The ongoing transformation towards a circular economy within the European Union also demands significant adaptations from the packaging industry. However, numerous, primarily technical, challenges remain on the path towards achieving closed material loops for packaging. Within the FFG-funded project "Pack2theLoop," several of these challenges were addressed, including the production of optimized post-consumer recyclates, the development of suitable applications, and the assessment of toxicological safety. This study complements these aspects by investigating the material behaviour during multiple processing cycles and evaluating the use of Raman spectroscopy as a spectroscopic inline quality control method during the recycling process.
Multiple life cycles were simulated through tenfold processing of polypropylene- and polystyrene-post-consumer recyclates (rPP- and rPS-PCR). These were processed both without stabilization and in combination with antioxidant or impact-modifying masterbatch formulations. All five material variants (2× rPP, 3× rPS) were compounded ten times, the rPP variants (unstabilized/stabilized with 3 wt.% antioxidant masterbatch) additionally underwent ten complete processing cycles (compounding, injection moulding, shredding). The development of material properties was analysed using rheological tests, oxidation testing, tensile testing, and gel permeation chromatography to determine the molar mass distributions.
The analyses revealed significant changes in material properties over ten processing cycles, particularly in the unstabilized recyclates. For example, the weight-average molar mass of unstabilised rPP decreased by almost 60 % between the first and the tenth processing cycle (complete cyclic processing). Overall, the results demonstrated that targeted stabilization of recyclates can significantly slow down material degradation even over multiple processing cycles, thereby potentially enabling repeated cyclic use of the materials.

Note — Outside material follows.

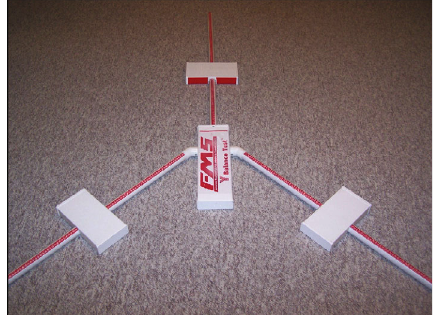
Figure 4: Y balance test kit (taken by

The establishment of Raman measurements as an inline quality control method faced numerous practical challenges and cannot yet be considered fully mature. In principle, the detection of polymer-specific spectra and the identification of mixtures (foreign polymer content 1–50 wt.%) of the investigated pure polymers PP, HDPE, and PS work reliably; however, difficulties remain at very low foreign polymer contents (1–2 wt.%). The chosen method, comparing the intensities of individual peaks with theoretical target spectra, does not provide sufficiently accurate results for determining material content.
Therefore, the implementation of a chemometric model is recommended. Additionally, regression models were developed for specific Raman peaks of the pure materials, which enable good predictions in two-component systems, for example, in determining polystyrene content.
In summary, Raman spectroscopy, after process optimization, can be considered a useful addition to inline quality assurance in the context of plastic recycling.